Regulators used the assessment to reiterate their view that automakers can meet fuel-economy goals primarily by equipping a higher percentage of gasoline engines with gasoline-saving features like direct-injection and turbo-charging, and by making vehicles lighter.
The report projects that the 2022-2025 standards will be met mostly with improved conventional gasoline engines and “modest levels” of hybrid sales and “very low levels” of full electric sales. "A wider range of technologies exist for manufacturers to use" to meet the standards, "and at costs that are similar or lower than those projected in the 2012 rule."
The document shows slight differences between EPA, which is estimating lower costs of at least $894 and NHTSA, which projects at least $1,245.
Tailpipe Emissions
Although the draft analysis focuses on model years 2022-2025, it concludes manufacturers exceeded the standards for each of the first three years of the program, and in 2014 outperformed the standards by 1.4 miles per gallon, according to an EPA news release describing the document.
In 2012, the EPA and NHTSA projected that the new standards would lower tailpipe emissions of carbon dioxide by 35% by 2025, to 163 grams per mile. But on Monday, the agencies said that if U.S. gasoline prices remain low, tailpipe CO2 emissions may only fall by 29%, to 178 grams per mile. The smaller improvement means that preventing the release of each gram of carbon dioxide would be more expensive.

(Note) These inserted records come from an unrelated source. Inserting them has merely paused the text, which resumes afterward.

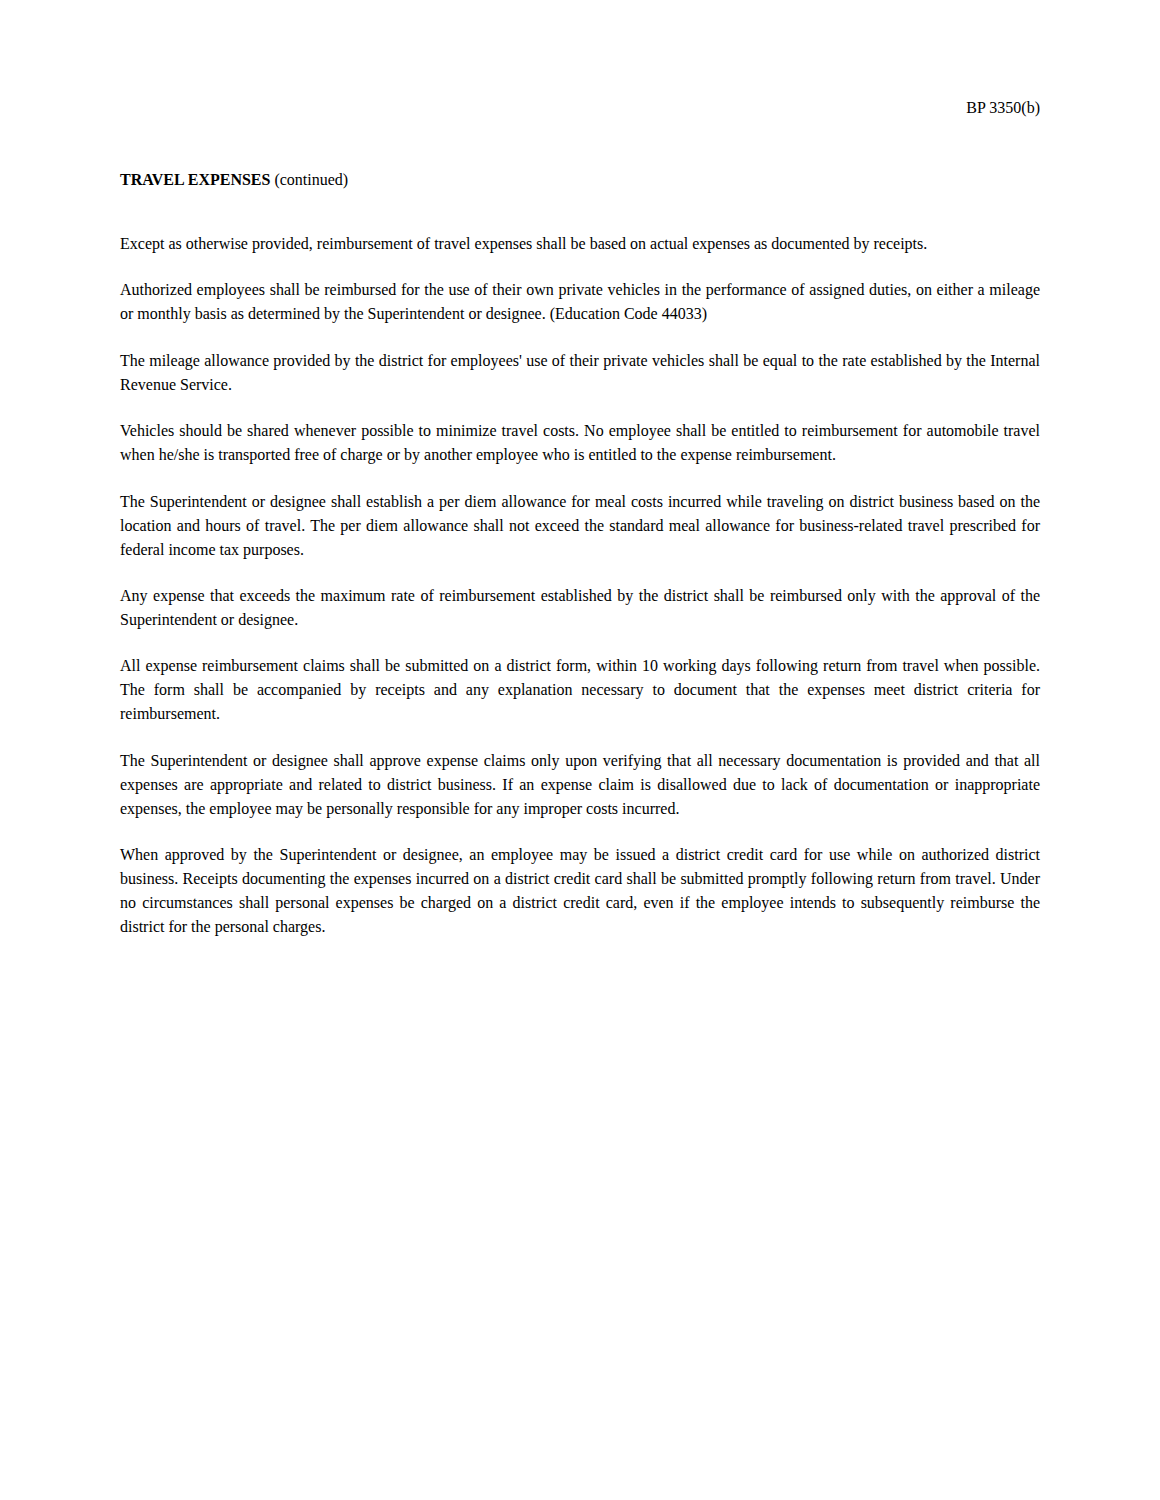BP 3350(b)
TRAVEL EXPENSES (continued)
Except as otherwise provided, reimbursement of travel expenses shall be based on actual expenses as documented by receipts.
Authorized employees shall be reimbursed for the use of their own private vehicles in the performance of assigned duties, on either a mileage or monthly basis as determined by the Superintendent or designee. (Education Code 44033)
The mileage allowance provided by the district for employees' use of their private vehicles shall be equal to the rate established by the Internal Revenue Service.
Vehicles should be shared whenever possible to minimize travel costs. No employee shall be entitled to reimbursement for automobile travel when he/she is transported free of charge or by another employee who is entitled to the expense reimbursement.
The Superintendent or designee shall establish a per diem allowance for meal costs incurred while traveling on district business based on the location and hours of travel. The per diem allowance shall not exceed the standard meal allowance for business-related travel prescribed for federal income tax purposes.
Any expense that exceeds the maximum rate of reimbursement established by the district shall be reimbursed only with the approval of the Superintendent or designee.
All expense reimbursement claims shall be submitted on a district form, within 10 working days following return from travel when possible. The form shall be accompanied by receipts and any explanation necessary to document that the expenses meet district criteria for reimbursement.
The Superintendent or designee shall approve expense claims only upon verifying that all necessary documentation is provided and that all expenses are appropriate and related to district business. If an expense claim is disallowed due to lack of documentation or inappropriate expenses, the employee may be personally responsible for any improper costs incurred.
When approved by the Superintendent or designee, an employee may be issued a district credit card for use while on authorized district business. Receipts documenting the expenses incurred on a district credit card shall be submitted promptly following return from travel. Under no circumstances shall personal expenses be charged on a district credit card, even if the employee intends to subsequently reimburse the district for the personal charges.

"Today’s report shows that gas-saving technology may even be cheaper than the government projected in 2012, and that additional cost-effective technologies have come on line since then," said Dan Becker, director of the Safe Climate Campaign.
In private meetings starting last year, automakers have been pleading not just for more time to meet the targets, but also for an expanded list of credits for eco-friendly technologies like efficient air conditioners, people familiar with the situation have said.
A Critical Reality Check
The Association of Global Automakers, whose members include Toyota and Honda Motor Co., responded that the midterm review presents "a critical reality check."
"Automakers are committed to the goals of the national greenhouse gas program, and continue to offer more fuel-efficient vehicle choices than ever before,” the group said in an e-mailed statement. "Yet, market conditions today are very different from when the standards were developed five years ago."